Die Verantwortung für diese Lage liegt in erster Linie in Moskau. Aber Berlin hat den Kreml gewähren lassen, wie eine Gruppe von Osteuropa- und Sicherheitsexperten zu Recht anprangert. Die Abhängigkeit von russischem Gas, die Interessen der deutschen Industrie und eine falsch verstandene Dialogbereitschaft verhindern, dass die Bundesregierung Russland über Verbalnoten hinaus Grenzen setzt. Die vergangenen Wochen haben bei vielen Nachbarstaaten den Eindruck verfestigt: Das schwache Glied in Europas Antwort auf Wladimir Putin ist nicht Budapest oder Wien, sondern Berlin.
Moskau lässt derweil seine Muskeln spielen. Neben Truppenaufmärschen zählen dazu bekanntlich auch verdeckte Cyberoperationen. Jedenfalls gehen die ukrainischen Behörden davon aus, dass die Spuren bei den jüngsten Hackerangriffen nach Russland führen. Mehr dazu finden Sie in den News.
In Brüssel arbeitet Thierry Breton unter Hochdruck daran, Europas strategische Abhängigkeiten in einem anderen Technologiefeld zu reduzieren: der Halbleiterindustrie. Der Binnenmarktkommissar will schon in wenigen Wochen den Chips Act vorlegen, nur wenige Monate nachdem seine Chefin Ursula von der Leyen das Vorhaben angekündigt hatte. Das für Brüsseler Verhältnisse halsbrecherische Tempo ruft Mahner innerhalb wie außerhalb der Kommission auf den Plan, die Eile dürfe nicht zulasten der Treffsicherheit der Konzepte und der zu verteilenden Fördermilliarden gehen. Mehr dazu lesen Sie in meiner Analyse.

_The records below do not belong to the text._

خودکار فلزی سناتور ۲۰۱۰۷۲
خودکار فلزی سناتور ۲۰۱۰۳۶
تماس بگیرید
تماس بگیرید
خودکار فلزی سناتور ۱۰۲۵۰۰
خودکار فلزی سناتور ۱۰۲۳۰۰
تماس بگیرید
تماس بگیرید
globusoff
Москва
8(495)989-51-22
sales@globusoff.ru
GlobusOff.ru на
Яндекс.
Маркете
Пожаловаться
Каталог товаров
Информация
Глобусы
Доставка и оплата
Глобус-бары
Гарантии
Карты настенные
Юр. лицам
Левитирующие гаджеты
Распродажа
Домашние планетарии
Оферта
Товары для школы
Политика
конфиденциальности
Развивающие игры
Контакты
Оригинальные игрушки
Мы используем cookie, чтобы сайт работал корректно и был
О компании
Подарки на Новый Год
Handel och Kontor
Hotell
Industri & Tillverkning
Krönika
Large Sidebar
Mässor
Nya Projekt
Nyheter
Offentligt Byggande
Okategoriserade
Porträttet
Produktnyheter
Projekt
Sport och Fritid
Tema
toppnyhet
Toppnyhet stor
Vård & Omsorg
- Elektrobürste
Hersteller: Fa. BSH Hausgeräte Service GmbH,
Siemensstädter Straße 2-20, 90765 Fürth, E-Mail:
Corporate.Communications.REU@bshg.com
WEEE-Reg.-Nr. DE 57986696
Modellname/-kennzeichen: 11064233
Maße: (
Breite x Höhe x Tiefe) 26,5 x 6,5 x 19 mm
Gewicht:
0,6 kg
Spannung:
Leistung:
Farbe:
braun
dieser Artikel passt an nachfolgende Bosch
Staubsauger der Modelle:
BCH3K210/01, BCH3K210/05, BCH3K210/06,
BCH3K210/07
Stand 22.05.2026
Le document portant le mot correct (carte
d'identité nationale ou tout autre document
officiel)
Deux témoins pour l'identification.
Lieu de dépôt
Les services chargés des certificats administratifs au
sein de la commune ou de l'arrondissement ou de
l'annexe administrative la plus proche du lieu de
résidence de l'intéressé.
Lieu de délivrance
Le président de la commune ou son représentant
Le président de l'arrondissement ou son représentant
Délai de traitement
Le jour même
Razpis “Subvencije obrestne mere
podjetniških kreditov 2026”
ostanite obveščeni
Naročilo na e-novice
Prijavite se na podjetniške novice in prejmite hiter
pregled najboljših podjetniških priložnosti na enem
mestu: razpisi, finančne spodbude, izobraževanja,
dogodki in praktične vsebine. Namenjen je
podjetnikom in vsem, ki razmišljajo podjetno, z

In den meisten EU-Mitgliedstaaten ist das elektronische Rezept längst Realität in der Patientenversorgung. Die Liste reicht von Kroatien über Dänemark und Estland bis Spanien. In Deutschland hingegen ist das Vorhaben jüngst erneut abgeblasen worden. Dass ausgerechnet die Bundesrepublik an diesem nicht übermäßig komplexen Vorhaben scheitert, sagt viel aus über die verkrusteten Strukturen im hiesigen Gesundheitssystem aus, wie Eugenie Ankowitsch analysiert. Auf Karl Lauterbach wartet viel Arbeit, auch jenseits von Omikron.
Ich wünsche Ihnen einen guten Start in die neue Woche.
Till Hoppe

Analyse
Chips Act: Gesetzgebung im Eiltempo
Till Hoppe
Thierry Breton drückt aufs Tempo. Der Binnenmarktkommissar möchte den Vorschlag für einen European Chips Act bereits „in wenigen Wochen“ vorlegen, wie es in seinem Umfeld heißt. Die verantwortlichen Mitarbeiter in seinem Kabinett und den beteiligten Generaldirektionen arbeiteten derzeit nahezu rund um die Uhr, heißt es in der Kommission, ihre Weihnachtspause sei „sehr kurz ausgefallen“.
Kommissionspräsidentin Ursula von der Leyen hatte den Chips Act erst Mitte September in ihre Rede zur Lage der EU angekündigt – und damit auch viele im eigenen Haus überrascht. Der Vorschlag war zunächst für die zweite Jahreshälfte 2022 terminiert worden. Aus der Warte Bretons viel zu spät: Der frühere CEO sieht angesichts von akuter Lieferkrise und geopolitischer Bedeutung des Sektors großen Handlungsdruck. Derzeit steht das Vorhaben ohne konkretes Datum in der unverbindlichen Planung der Behörde.
Andere in der Kommission aber warnen, übertriebene Eile könne handwerkliche Fehler verursachen. Dazu zählt dem Vernehmen nach auch Vizepräsidentin Margrethe Vestager. Die Skeptiker verweisen auf andere Beispiele wie den Data Act: Der interne Ausschuss zur Regulierungskontrolle hatte im November die ebenfalls unter hohem Zeitdruck erstellte Folgeabschätzung wegen Mängeln an die Dienststellen zurückverwiesen.